Laura llevaba la manicura perfecta. Un brillo que nunca oscurecía. Un tono ideal; el rojo, su color favorito. Una cutícula impecable. Y la distancia idónea entre el dedo y el final de la uña; tres milímetros, como aconsejan las mejores esteticistas. Una envidia de uñas. Aportando una elegancia que ya quisieran muchas manos.
Aquella mañana, mientras se acercaba la taza de café a la boca, observó con pánico como en su dedo pulgar de la mano derecha un trozo de pellejo seco se levantaba de la piel cercana a la uña. Antes de empezar a llorar, la taza ya estaba hecha añicos en el suelo.
En pijama y alpargatas bajó al salón de belleza para que le arreglaran semejante desastre. La esteticista le dijo que no se preocupara y que si le daba tanto miedo que no mirara. Laura giró la cabeza y con los ojos empapados, los cerró.
- Con un cortecito lo tenemos solucionado.
Cortó. Y el pellejo volvió a separarse de la piel. Aunque era algo raro, la esteticista no se inmutó, y con la pericia de un cirujano, cortó de nuevo el trocito de piel rebelde, esta vez acercando con mayor precisión la tijera al límite entre la piel muerta y la piel viva. Sin embargo, el pellejo se separó. Otra vez.

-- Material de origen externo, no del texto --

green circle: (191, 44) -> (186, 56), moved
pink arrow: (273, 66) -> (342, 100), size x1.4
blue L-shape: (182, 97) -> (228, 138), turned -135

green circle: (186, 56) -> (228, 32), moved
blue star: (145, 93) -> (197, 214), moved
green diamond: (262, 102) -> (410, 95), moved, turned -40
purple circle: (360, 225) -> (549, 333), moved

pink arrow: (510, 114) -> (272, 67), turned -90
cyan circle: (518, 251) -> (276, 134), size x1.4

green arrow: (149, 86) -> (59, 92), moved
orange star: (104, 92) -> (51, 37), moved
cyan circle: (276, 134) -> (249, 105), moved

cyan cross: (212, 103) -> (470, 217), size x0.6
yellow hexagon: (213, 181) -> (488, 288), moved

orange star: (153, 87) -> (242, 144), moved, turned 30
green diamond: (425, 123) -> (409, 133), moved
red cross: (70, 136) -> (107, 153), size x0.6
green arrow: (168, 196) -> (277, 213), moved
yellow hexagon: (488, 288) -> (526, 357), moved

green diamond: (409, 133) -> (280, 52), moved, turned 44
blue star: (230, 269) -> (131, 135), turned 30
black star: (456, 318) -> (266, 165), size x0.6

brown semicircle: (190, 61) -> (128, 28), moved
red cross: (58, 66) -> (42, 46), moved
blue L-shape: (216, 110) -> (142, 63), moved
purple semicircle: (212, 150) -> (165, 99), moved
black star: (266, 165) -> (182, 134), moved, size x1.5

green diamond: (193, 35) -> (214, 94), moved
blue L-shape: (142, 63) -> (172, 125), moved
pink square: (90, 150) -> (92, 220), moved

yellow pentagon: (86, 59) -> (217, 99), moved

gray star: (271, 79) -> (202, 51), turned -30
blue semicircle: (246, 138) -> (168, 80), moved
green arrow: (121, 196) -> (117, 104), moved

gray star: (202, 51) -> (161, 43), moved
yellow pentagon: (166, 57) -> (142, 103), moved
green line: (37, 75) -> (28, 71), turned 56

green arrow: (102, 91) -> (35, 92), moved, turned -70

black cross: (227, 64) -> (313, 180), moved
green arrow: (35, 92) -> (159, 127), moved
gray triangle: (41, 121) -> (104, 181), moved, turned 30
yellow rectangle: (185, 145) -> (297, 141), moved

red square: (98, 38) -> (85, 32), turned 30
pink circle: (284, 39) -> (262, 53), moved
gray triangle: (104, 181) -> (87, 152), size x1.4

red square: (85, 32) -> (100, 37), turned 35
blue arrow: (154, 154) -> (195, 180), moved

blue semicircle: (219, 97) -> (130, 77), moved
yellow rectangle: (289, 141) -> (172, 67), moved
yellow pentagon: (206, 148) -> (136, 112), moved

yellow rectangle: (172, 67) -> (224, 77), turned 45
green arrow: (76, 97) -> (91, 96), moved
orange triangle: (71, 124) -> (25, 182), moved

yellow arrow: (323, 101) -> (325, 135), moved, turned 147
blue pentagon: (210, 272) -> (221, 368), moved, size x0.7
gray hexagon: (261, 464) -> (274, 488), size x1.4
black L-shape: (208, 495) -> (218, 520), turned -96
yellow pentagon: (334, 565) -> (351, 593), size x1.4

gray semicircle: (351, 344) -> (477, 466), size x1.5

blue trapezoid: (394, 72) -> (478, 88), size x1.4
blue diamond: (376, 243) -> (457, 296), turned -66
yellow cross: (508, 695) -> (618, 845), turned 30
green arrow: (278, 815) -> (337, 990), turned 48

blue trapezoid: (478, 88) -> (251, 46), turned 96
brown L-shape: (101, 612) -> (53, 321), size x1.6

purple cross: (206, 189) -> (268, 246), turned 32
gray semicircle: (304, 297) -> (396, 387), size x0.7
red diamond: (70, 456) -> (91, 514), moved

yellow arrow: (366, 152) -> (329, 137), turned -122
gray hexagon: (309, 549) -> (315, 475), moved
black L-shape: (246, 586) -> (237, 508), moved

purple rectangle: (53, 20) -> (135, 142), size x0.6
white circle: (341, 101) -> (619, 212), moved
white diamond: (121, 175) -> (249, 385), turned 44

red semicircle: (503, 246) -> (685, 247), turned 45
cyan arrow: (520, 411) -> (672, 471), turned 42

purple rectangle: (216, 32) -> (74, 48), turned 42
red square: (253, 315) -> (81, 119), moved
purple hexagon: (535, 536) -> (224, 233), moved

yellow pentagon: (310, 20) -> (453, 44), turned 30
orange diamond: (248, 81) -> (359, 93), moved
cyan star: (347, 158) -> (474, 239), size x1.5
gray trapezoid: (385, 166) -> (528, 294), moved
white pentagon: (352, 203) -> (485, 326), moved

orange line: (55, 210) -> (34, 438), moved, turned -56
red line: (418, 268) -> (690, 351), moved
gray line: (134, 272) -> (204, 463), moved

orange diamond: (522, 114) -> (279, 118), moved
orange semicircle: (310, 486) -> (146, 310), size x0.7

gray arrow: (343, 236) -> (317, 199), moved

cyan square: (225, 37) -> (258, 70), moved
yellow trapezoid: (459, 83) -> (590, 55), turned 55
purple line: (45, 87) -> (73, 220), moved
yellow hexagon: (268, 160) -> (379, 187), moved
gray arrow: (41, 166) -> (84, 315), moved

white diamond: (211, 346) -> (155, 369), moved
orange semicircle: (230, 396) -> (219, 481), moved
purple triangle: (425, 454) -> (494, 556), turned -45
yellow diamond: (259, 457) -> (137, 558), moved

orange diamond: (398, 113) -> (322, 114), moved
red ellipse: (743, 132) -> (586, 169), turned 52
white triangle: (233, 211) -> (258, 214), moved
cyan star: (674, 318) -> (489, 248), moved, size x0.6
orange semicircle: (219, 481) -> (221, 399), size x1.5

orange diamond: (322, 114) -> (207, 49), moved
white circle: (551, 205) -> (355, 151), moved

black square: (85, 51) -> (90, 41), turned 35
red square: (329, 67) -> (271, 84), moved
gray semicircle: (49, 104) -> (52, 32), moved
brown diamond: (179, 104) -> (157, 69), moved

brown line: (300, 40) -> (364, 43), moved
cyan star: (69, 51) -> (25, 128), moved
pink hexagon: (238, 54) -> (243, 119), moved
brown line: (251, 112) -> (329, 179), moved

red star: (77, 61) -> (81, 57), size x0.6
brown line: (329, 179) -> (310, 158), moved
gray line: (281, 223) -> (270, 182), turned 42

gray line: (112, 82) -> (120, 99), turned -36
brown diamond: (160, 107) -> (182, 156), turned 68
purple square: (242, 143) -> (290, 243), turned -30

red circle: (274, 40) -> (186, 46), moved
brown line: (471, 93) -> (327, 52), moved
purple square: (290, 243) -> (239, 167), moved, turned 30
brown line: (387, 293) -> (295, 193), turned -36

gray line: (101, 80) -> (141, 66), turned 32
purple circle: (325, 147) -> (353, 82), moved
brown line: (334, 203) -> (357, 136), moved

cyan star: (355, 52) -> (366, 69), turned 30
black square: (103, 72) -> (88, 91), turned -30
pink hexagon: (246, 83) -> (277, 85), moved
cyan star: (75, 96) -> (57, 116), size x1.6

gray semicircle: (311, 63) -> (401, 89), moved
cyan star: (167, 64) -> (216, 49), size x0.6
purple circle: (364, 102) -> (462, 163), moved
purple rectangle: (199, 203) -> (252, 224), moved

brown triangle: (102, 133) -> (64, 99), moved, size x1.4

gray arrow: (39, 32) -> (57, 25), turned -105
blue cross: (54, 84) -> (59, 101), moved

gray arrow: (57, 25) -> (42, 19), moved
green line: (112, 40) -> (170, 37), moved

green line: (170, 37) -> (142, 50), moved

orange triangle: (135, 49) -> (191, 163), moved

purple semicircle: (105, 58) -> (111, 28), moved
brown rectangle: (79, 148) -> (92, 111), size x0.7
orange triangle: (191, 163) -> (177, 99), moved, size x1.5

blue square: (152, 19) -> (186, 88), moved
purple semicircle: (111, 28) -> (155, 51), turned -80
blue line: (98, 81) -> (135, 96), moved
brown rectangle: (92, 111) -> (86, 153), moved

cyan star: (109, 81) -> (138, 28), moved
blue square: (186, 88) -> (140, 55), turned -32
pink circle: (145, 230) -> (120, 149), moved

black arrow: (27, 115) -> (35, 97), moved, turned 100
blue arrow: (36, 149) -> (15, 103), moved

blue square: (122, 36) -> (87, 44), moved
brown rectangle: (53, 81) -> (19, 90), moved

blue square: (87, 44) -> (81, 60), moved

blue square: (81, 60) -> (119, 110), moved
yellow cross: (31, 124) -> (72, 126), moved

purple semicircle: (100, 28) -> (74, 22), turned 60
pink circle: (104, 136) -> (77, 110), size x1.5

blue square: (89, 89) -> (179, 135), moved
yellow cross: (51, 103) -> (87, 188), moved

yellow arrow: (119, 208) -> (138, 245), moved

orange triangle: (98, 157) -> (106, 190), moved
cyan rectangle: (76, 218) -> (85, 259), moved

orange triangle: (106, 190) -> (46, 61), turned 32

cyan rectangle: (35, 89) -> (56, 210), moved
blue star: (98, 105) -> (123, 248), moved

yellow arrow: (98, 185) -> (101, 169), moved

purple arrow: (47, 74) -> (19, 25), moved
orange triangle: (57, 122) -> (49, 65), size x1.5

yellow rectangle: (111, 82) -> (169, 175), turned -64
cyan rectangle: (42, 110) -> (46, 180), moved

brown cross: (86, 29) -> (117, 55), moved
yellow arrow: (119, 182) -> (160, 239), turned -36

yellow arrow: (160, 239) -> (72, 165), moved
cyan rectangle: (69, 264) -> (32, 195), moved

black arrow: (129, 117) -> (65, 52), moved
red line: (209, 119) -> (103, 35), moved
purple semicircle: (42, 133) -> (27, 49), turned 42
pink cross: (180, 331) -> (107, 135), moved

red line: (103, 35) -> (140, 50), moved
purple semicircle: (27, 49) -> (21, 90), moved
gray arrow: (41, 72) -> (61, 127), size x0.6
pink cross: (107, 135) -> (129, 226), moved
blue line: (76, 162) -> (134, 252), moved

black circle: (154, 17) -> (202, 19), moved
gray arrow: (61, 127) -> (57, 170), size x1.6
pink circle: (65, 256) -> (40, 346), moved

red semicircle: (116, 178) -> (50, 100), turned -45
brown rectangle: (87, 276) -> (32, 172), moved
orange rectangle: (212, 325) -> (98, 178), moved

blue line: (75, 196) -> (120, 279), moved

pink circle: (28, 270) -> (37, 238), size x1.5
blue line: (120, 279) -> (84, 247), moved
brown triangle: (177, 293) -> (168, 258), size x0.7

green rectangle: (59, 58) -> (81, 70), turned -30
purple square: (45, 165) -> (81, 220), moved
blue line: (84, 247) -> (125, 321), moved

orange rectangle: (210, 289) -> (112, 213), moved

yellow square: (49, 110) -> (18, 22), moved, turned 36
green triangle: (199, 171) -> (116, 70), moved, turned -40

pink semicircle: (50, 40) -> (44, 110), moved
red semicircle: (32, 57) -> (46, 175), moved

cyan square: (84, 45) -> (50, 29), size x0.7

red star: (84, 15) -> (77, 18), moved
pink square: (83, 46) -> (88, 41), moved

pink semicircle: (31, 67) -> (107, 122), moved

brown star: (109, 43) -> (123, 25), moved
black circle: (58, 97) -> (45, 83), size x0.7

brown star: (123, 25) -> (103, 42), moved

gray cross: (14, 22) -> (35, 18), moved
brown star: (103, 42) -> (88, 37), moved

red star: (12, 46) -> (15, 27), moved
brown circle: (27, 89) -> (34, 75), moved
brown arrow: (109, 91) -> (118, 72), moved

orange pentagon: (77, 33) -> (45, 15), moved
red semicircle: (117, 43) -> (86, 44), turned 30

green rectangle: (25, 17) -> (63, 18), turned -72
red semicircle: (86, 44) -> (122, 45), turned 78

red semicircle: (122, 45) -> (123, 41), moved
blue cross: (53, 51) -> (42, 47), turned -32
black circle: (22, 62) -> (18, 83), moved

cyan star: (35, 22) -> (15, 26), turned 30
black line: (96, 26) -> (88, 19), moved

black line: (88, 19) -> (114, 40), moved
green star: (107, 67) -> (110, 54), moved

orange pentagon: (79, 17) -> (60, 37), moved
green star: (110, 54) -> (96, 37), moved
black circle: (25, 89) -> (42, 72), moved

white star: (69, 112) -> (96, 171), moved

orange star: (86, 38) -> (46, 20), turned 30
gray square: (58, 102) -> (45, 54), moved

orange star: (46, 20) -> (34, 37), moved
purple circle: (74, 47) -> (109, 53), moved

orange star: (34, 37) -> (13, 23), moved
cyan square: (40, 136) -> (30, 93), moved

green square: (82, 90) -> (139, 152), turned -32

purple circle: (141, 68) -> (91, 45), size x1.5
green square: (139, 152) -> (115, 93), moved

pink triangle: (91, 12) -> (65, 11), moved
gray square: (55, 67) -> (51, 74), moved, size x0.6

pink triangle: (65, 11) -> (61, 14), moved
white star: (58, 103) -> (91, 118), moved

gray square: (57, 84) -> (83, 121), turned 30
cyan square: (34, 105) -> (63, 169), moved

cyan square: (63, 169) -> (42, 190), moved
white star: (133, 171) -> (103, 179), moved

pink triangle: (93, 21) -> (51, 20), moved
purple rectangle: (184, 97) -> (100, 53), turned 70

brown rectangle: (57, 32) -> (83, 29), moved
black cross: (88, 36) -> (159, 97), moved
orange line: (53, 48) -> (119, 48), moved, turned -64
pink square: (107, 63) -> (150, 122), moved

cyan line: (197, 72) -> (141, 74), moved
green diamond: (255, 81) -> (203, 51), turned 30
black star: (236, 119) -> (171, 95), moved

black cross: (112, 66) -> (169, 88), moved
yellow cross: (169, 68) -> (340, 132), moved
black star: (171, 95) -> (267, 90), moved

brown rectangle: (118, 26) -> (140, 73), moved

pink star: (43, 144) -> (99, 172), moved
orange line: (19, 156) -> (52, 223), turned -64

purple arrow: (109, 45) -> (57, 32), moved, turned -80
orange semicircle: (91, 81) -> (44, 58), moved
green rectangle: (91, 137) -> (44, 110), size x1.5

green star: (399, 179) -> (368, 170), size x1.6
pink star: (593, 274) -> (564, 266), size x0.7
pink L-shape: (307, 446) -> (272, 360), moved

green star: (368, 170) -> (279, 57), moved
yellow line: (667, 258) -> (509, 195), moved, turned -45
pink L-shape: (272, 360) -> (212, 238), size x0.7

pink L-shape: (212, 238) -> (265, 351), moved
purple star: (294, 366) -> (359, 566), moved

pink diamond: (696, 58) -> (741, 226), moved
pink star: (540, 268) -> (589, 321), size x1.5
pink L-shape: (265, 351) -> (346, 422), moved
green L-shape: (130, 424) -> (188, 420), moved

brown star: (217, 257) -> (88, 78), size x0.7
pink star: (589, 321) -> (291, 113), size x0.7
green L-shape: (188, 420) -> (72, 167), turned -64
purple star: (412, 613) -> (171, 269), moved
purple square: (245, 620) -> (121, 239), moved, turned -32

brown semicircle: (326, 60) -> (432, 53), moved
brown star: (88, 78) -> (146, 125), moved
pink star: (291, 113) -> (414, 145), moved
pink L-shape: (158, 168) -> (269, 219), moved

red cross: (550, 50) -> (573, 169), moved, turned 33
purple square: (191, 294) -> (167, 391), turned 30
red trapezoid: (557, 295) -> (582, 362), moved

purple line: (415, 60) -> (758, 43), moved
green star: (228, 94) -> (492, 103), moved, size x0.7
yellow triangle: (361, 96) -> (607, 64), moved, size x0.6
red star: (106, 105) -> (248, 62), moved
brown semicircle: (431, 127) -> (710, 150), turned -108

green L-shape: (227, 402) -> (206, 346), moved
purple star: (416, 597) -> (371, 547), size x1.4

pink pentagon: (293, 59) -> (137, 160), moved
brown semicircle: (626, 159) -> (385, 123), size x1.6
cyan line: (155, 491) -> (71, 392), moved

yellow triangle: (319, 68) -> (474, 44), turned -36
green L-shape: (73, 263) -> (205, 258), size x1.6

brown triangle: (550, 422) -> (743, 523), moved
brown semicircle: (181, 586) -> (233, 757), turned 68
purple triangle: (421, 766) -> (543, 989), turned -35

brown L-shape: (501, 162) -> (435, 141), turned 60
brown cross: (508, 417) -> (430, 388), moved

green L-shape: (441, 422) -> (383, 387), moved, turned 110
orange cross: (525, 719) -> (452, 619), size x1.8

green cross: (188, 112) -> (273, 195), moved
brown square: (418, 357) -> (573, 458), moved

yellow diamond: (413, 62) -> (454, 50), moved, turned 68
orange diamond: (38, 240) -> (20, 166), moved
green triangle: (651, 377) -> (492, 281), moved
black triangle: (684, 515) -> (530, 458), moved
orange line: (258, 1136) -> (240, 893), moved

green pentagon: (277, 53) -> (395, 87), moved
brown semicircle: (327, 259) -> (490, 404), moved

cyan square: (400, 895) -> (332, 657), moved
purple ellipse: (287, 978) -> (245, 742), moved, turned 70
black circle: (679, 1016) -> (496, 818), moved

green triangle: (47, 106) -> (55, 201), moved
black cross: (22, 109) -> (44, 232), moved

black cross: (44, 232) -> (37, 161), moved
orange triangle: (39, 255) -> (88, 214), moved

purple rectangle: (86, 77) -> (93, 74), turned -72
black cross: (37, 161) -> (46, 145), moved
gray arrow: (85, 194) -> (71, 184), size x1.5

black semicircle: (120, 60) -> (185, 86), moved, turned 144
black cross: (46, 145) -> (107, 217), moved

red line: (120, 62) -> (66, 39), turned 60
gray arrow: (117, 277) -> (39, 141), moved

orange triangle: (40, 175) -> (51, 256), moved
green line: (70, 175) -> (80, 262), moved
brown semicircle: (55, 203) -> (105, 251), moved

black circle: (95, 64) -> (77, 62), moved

- ¿Qué pasa? ¿Por qué tardas tanto? – preguntó Laura sollozando.
- Tranquila, enseguida terminamos – respondió con nervios la sorprendida esteticista.
Ante el asombroso hecho, no dudó en seguir cortando, pero cuando se quiso dar cuenta el pellejo le llegaba a la muñeca. Mientras tanto, Laura, seguía llorando.
Así que, como quien descubre un hilo enterrado y tira de él para ver donde le lleva, la esteticista comenzó a tirar del pellejo con la malsana curiosidad de desvelar el misterio de aquel padrastro.
Tiró, tiró y tiró. Muy despacio, el pellejo pasó por el brazo, llegó al hombro, y siguió tirando. Se desvió por el cuello, y ya en la cara; después de atravesar boca y nariz, y tras el último tirón, terminó en el ojo derecho.
Laura abrió los ojos, y aquellas lágrimas ya eran de sangre.